The NCNPS still has a lot of work ahead of them throughout the Blue Ridge community. They serve Alleghany, Ashe, Avery, Burke, Caldwell, Watauga and Wilkes Counties. From removing invasive plants to cleaning seeds to tidying areas around transplanted plants, NCNPS does it all. In case you missed the volunteer opportunity at the Daniel Boone Native Gardens or Tuesday’s yard walk with Bill Dunson, there are several more opportunities coming up.

June 30 from 9-11:30 a.m., there will be a guided hike starting at the Profile Trail parking lot on “Edible, Medicinal, and Toxic Plants of Appalachia” at Grandfather Mountain State Park.

NCNPS will be keeping an eye on the Boone Greenway for more seedlings, so it’s possible there will be another volunteer opportunity there in a month or two.

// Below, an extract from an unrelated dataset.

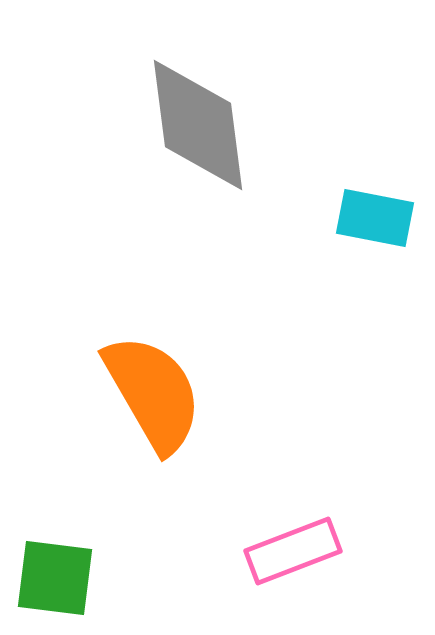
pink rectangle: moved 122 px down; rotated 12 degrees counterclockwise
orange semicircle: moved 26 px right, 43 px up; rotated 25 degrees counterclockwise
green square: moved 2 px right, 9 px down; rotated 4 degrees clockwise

The Tater Hill Hike in May was led by Dr. Matt Estep. The upcoming hike will be led by Marietta Shattelroe. Photo by Dr. Annkatrin Rose.

There will be monthly meeting on July 11 at the Daniel Boone Native Garden, featuring a tour of the Gardens. Information, seeds, and more will be available.

The Tater Hill Hike on July 15 to see Geum geniculatum is booked. Those interested may let them know in order to be added to a waiting list in case spots open up.

Anyone can volunteer with NCNPS to help keep NC’s plant life healthy and beautiful. All you need to volunteer is closed toed shoes, a water bottle, and gloves!